So, when the gig economy collides with social determinants, there is the possibility that your employment situation or status should be added to the list.

While the term "gig economy" and "sharing economy" are new, people have been working piecework, consulting gigs and feast or famine jobs for a very long time. Actors and those who work in the entertainment industry, or other creative arts, like musicians and artists are an example. Construction workers during booms and busts are another example. In fact, as the gig economy expands, economists are worried about how the system will conform to the new reality. Google " guaranteed minimal income " and you'll see what I mean.

Consider the life of an actor:

  1. Periods of work and non-work
  2. Physically demanding work
  3. Long hours and sleep deprivation
  4. Substance and alcohol abuse and behavioral health disorders (think comedians)
  5. Discrimination, sexism and ageism
  6. Isolation and loneliness
  7. Demanding travel scheduled
  8. Dealing with the emotional costs of fame
  9. Financial insecurity
  10. With few notable exceptions, constantly having to re-invent yourself
  11. Lack of sick care insurance benefits and access to care
  12. Always on the "bubble" and a career that could be instantaneously be cut short due to injury or even minor disability.

However, income instability is not limited to consultants, actors and Uber drivers.

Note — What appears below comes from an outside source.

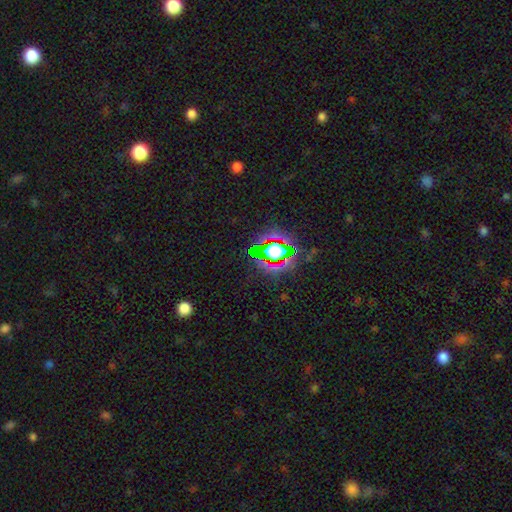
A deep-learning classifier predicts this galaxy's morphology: Smooth or featured?
  - star or artifact: 80% *
  - smooth: 12%
  - featured or disk: 8%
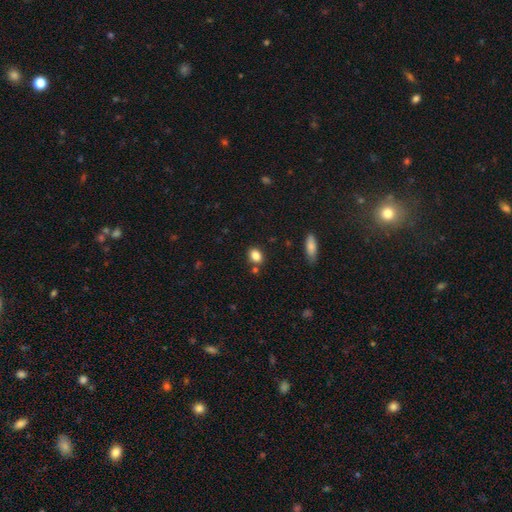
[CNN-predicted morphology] smooth 84%, star or artifact 10%, featured or disk 6%. Down the decision tree: how rounded — in between (59%); merging — none (76%).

Research has found that even those with long-term, “steady” jobs cannot count on financial stability because of the volatility and unpredictability of their incomes and expenses. The major source of income volatility was due not to job changes, but to changing income from the same job. In other words, our households had steady jobs without steady pay.

Taken together, these two forms of inequality mean that some households have incomes that are the worst combination of stagnant (over decades) and volatile (on an annual and even a monthly basis).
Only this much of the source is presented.